M. Étienne Blais:
Monsieur le président, distingués membres du comité, bonjour.
Permettez-moi d'abord de me présenter. Je suis
Étienne Blais, criminologue et professeur agrégé à l'École de criminologie de l'Université de Montréal. J'ai été embauché en raison de mon expertise dans les domaines des méthodes de recherche et de la prévention du crime.
Depuis mon entrée en fonction, en 2006, j'ai développé un programme de recherche sur la prévention des crimes et traumatismes liés aux armes à feu. Depuis le début de ma carrière, j'ai eu l'occasion de publier plusieurs articles avec comité de pairs et de donner plusieurs conférences sur la question du contrôle des armes à feu au Canada.

--------------------------------

Transcrivez le texte étudié en entier, sans y changer un seul mot.

--------------------------------

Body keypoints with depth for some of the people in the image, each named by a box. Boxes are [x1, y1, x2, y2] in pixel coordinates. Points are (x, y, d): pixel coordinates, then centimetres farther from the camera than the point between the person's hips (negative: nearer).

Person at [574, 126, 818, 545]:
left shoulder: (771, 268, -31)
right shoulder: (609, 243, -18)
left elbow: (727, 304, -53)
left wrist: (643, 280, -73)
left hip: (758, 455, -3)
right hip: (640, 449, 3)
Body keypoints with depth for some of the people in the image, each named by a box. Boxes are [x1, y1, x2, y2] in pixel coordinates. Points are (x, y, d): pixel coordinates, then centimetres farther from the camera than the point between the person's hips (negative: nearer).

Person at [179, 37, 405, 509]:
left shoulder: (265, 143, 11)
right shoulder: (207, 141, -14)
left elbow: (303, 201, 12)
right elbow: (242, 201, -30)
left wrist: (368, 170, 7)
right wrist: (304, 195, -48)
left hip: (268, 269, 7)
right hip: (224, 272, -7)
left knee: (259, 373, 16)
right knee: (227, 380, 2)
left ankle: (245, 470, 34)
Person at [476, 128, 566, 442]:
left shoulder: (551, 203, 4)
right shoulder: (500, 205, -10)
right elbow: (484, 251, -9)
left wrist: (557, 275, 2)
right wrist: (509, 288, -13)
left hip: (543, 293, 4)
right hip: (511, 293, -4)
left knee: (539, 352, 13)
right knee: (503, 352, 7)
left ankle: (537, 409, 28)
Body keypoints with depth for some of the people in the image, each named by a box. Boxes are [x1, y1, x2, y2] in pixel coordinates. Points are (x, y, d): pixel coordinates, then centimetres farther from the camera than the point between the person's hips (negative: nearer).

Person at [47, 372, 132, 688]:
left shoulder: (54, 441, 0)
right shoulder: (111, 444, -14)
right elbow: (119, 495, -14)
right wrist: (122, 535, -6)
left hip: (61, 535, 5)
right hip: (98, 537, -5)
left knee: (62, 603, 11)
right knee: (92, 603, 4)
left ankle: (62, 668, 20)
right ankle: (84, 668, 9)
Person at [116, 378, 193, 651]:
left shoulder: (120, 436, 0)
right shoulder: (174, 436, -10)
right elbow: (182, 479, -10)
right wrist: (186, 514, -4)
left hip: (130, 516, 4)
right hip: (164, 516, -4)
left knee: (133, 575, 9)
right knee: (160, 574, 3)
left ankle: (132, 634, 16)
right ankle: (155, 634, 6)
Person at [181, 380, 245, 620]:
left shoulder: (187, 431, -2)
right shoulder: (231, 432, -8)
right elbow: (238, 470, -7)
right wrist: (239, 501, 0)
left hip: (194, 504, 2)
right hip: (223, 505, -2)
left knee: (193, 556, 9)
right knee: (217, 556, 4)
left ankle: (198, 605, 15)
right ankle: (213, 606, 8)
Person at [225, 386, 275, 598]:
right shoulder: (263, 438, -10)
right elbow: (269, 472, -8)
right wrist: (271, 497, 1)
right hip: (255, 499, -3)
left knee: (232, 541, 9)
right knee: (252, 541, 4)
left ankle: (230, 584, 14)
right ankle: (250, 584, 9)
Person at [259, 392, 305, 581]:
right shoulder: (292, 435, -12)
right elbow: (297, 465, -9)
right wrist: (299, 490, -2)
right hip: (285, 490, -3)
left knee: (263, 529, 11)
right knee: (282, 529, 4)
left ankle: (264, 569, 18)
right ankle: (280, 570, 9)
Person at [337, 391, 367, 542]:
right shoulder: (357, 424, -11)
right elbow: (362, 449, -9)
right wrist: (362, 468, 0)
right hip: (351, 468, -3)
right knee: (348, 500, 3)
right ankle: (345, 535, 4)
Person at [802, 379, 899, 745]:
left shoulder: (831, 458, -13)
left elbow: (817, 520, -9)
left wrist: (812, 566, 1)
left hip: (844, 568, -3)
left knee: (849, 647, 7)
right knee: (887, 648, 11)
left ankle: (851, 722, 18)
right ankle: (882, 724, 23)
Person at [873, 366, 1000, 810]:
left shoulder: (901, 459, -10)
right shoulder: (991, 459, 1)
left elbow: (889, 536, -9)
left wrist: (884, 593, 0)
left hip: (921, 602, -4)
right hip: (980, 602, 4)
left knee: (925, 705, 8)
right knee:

--------------------------------

_Exercice réalisé_.
M. Étienne Blais:
Monsieur le président, distingués membres du comité, bonjour.
Permettez-moi d'abord de me présenter. Je suis
Étienne Blais, criminologue et professeur agrégé à l'École de criminologie de l'Université de Montréal. J'ai été embauché en raison de mon expertise dans les domaines des méthodes de recherche et de la prévention du crime.
Depuis mon entrée en fonction, en 2006, j'ai développé un programme de recherche sur la prévention des crimes et traumatismes liés aux armes à feu. Depuis le début de ma carrière, j'ai eu l'occasion de publier plusieurs articles avec comité de pairs et de donner plusieurs conférences sur la question du contrôle des armes à feu au Canada.